Exercise objective:
Exactly as they appear below, repeat the lines from the one with "material contains SNOMED Clini" through the one with "Ultimately, Sarah's journey". Drop every picture.
START Supplied material
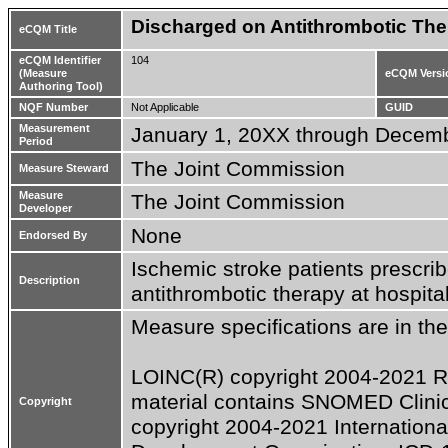
Discharged on Antithrombotic The
eCQM Title
eCQM Identifier
104
(Measure
eCQM Versi
Authoring Tool)
NQF Number
Not Applicable
GUID
Measurement
January 1, 20XX through Decem
Period
The Joint Commission
Measure Steward
Measure
The Joint Commission
Developer
None
Endorsed By
Ischemic stroke patients prescribe
Description
antithrombotic therapy at hospita
Measure specifications are in the
LOINC(R) copyright 2004-2021 Rege
material contains SNOMED Clini
Copyright
copyright 2004-2021 Internationa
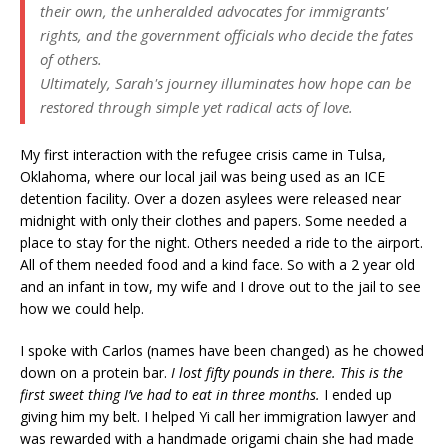
their own, the unheralded advocates for immigrants'
rights, and the government officials who decide the fates
of others.
Ultimately, Sarah's journey illuminates how hope can be
restored through simple yet radical acts of love.
My first interaction with the refugee crisis came in Tulsa,
Oklahoma, where our local jail was being used as an ICE
detention facility. Over a dozen asylees were released near
midnight with only their clothes and papers. Some needed a
place to stay for the night. Others needed a ride to the airport.
All of them needed food and a kind face. So with a 2 year old
and an infant in tow, my wife and I drove out to the jail to see
how we could help.
I spoke with Carlos (names have been changed) as he chowed
down on a protein bar.
I lost fifty pounds in there. This is the
first sweet thing I’ve had to eat in three months.
I ended up
giving him my belt. I helped Yi call her immigration lawyer and
was rewarded with a handmade origami chain she had made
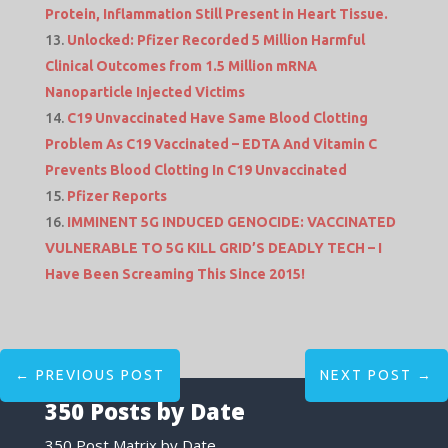
Protein, Inflammation Still Present in Heart Tissue.
Unlocked: Pfizer Recorded 5 Million Harmful
Clinical Outcomes from 1.5 Million mRNA
Nanoparticle Injected Victims
C19 Unvaccinated Have Same Blood Clotting
Problem As C19 Vaccinated – EDTA And Vitamin C
Prevents Blood Clotting In C19 Unvaccinated
Pfizer Reports
IMMINENT 5G INDUCED GENOCIDE: VACCINATED
VULNERABLE TO 5G KILL GRID’S DEADLY TECH – I
Have Been Screaming This Since 2015!
←
PREVIOUS POST
NEXT POST
→
350 Posts by Date
350 Post Matrix by Date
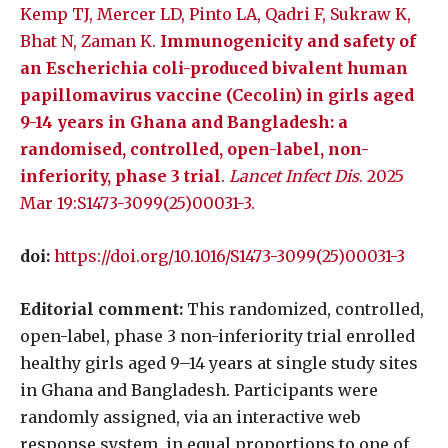
Kemp TJ, Mercer LD, Pinto LA, Qadri F, Sukraw K,
Bhat N, Zaman K.
Immunogenicity and safety of
an Escherichia coli-produced bivalent human
papillomavirus vaccine (Cecolin) in girls aged
9-14 years in Ghana and Bangladesh: a
randomised, controlled, open-label, non-
inferiority, phase 3 trial
.
Lancet Infect Dis
. 2025
Mar 19:S1473-3099(25)00031-3.
doi:
https://doi.org/10.1016/S1473-3099(25)00031-3
Editorial comment:
This randomized, controlled,
open-label, phase 3 non-inferiority trial enrolled
healthy girls aged 9–14 years at single study sites
in Ghana and Bangladesh. Participants were
randomly assigned, via an interactive web
response system, in equal proportions to one of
END Supplied material
Output below:
material contains SNOMED Clini
Copyright
copyright 2004-2021 Internationa
their own, the unheralded advocates for immigrants'
rights, and the government officials who decide the fates
of others.
Ultimately, Sarah's journey illuminates how hope can be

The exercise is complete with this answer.